James Bono, History, Univ. of Buffalo
December 3, 2010
2:05. Ian Bogost introduces James Bono.
2:06. Bono thanks the organizers for their hospitality, which he says has reached “classical proportions.” [Normally these are perfunctory niceties not worth recording, but in the present case the hospitality has gone so far beyond the norm that I feel the need to record Bono’s attitude on the topic, with which I fully agree.]
2:08. Whitehead takes Aristotle’s account of individual things as symptomatic of a problem Whitehead wishes to address: Aristotle’s individuals are built of abstractions.
2:09. Whitehead’s complaint is that accounts are given of individuals in Aristotle but not of their interrelations. This makes the real world of interconnected individuals quite unintelligible.
2:10. Whitehead: “Substantial thing cannot call unto substantial thing.”
2:12. Bono recalls a Stanford conference at which Haraway also responded to Stengers, and Haraway wondered on that occasion why Whitehead feels so wedded to atomicity.
2:13. Whitehead: no such thing as an inert fact.
2:14. In Bono’s opinion, science studies [by which he presumably means a figure such as Latour] has been too focused on things, not enough on creativity in Whitehead’s technical sense of the term: namely, events.
2:16. Recently, “form” in Aristotle has been likened to a program or genetic code, in which everything merely follows from what was already there. [note: Latour makes a similar critique of Aristotle in Irreductions, though there it is dunamis that is criticized rather than form.]
2:19. Whitehead: purposes and ends are not programmed in advance.
2:20. Actual occasions are atomizations of the extensive continuum that come into being and then perish.

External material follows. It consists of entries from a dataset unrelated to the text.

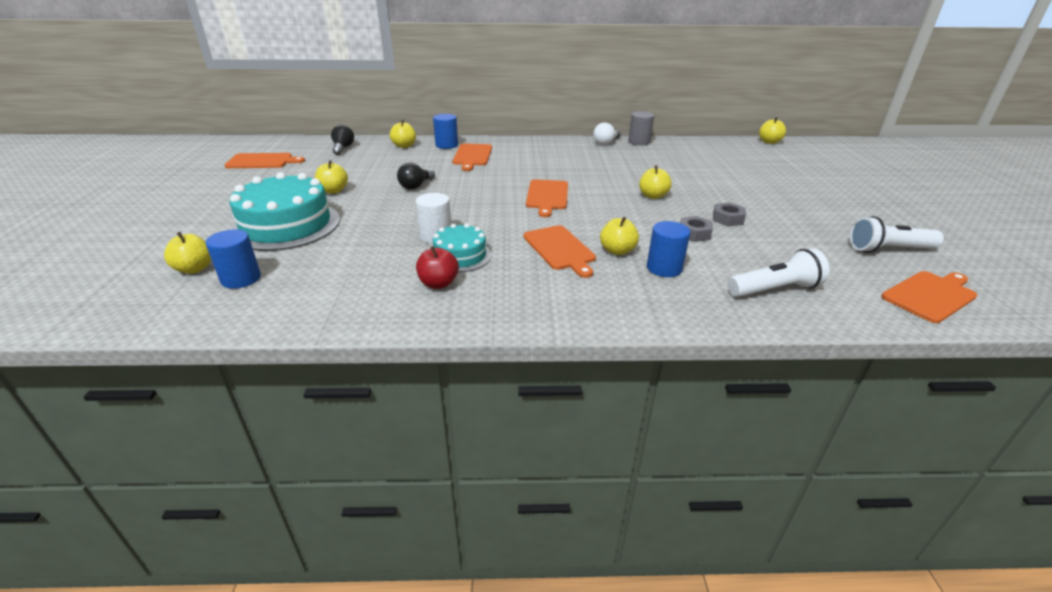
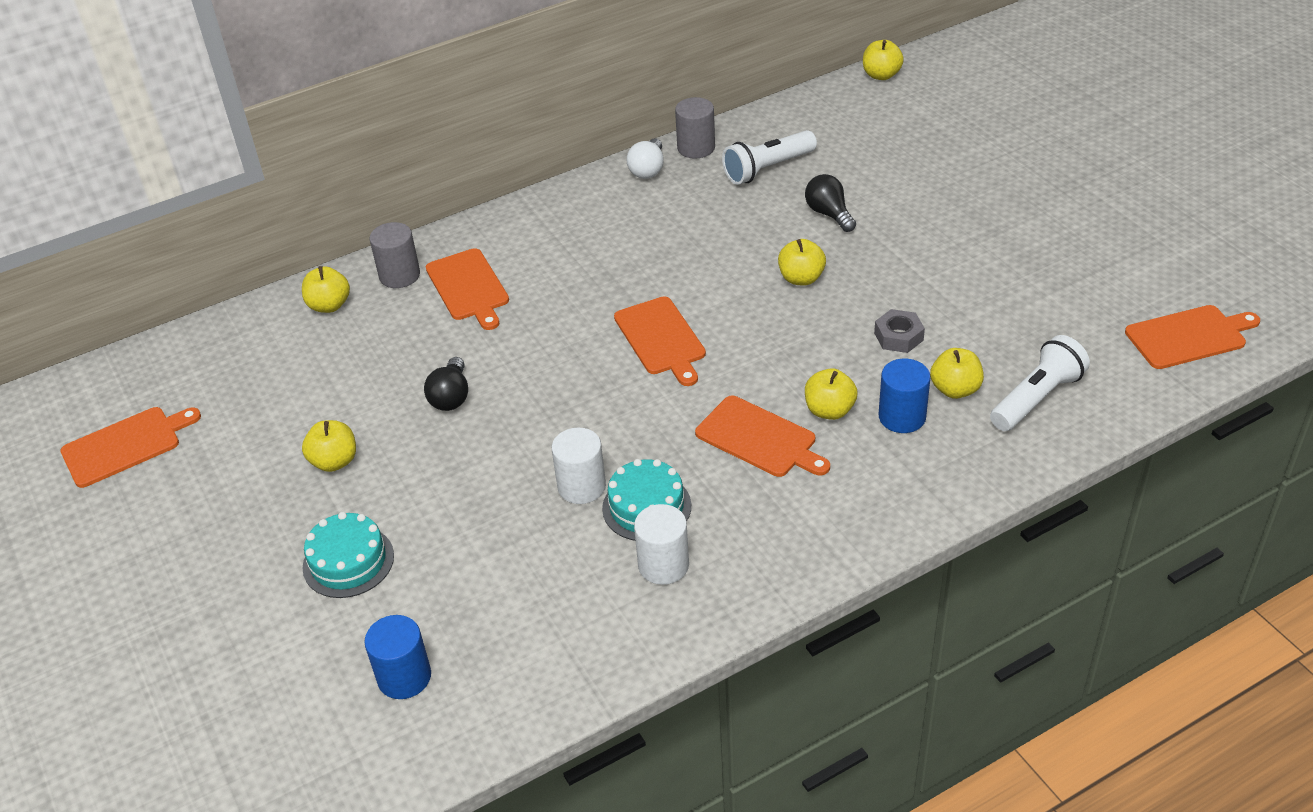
camera: 25 degrees left, 10 degrees up
(195, 269) = (319, 693): yellow apple -> yellow apple (955, 389)
(286, 225) = (348, 561): turquoise cake -> turquoise cake, size x0.55
(343, 148) = (229, 354): black light bulb -> black light bulb (829, 214)
(438, 283) = (663, 565): red apple -> white cylinder
(446, 145) = (399, 275): blue cylinder -> grey cylinder
(727, 219) = (921, 289): grey nut -> none
(888, 249) = (1122, 272): white flashlight -> white flashlight (767, 169)
(930, 295) = (1189, 336): orange cutting board -> orange cutting board turned 45 degrees clockwise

2:23. The becoming of continuity is not incompatible with the gathering of the past.
2:24. The importance of vibration and rhythm in Whitehead.
2:25. Enduring objects are societies composed of actual occasions, but not substances of course. Thus, enduring objects are continually remade.
2:27. The relation between contrast and novelty in Whitehead.
2:30. The rivalry between intensity and stability in Whitehead.
2:31. Things live the vibratory life. They are not bundles of abstractions.
2:32. Thinking John Law’s work with the help of Whitehead [so, maybe he didn’t mean Latour earlier when speaking of science studies, as I assumed-g.h.]
2:38. The relevance of Francisco Varela’s biological work to these issues.
2:38. In a certain sense, Whitehead’s Aristotle is a straw man [I agree with Bono here].
2:40. Both vitalism and mechanism assume the inert character of matter.
2:40. Francis Glisson’s 1572 book has been neglected despite its important remarks on vitalism.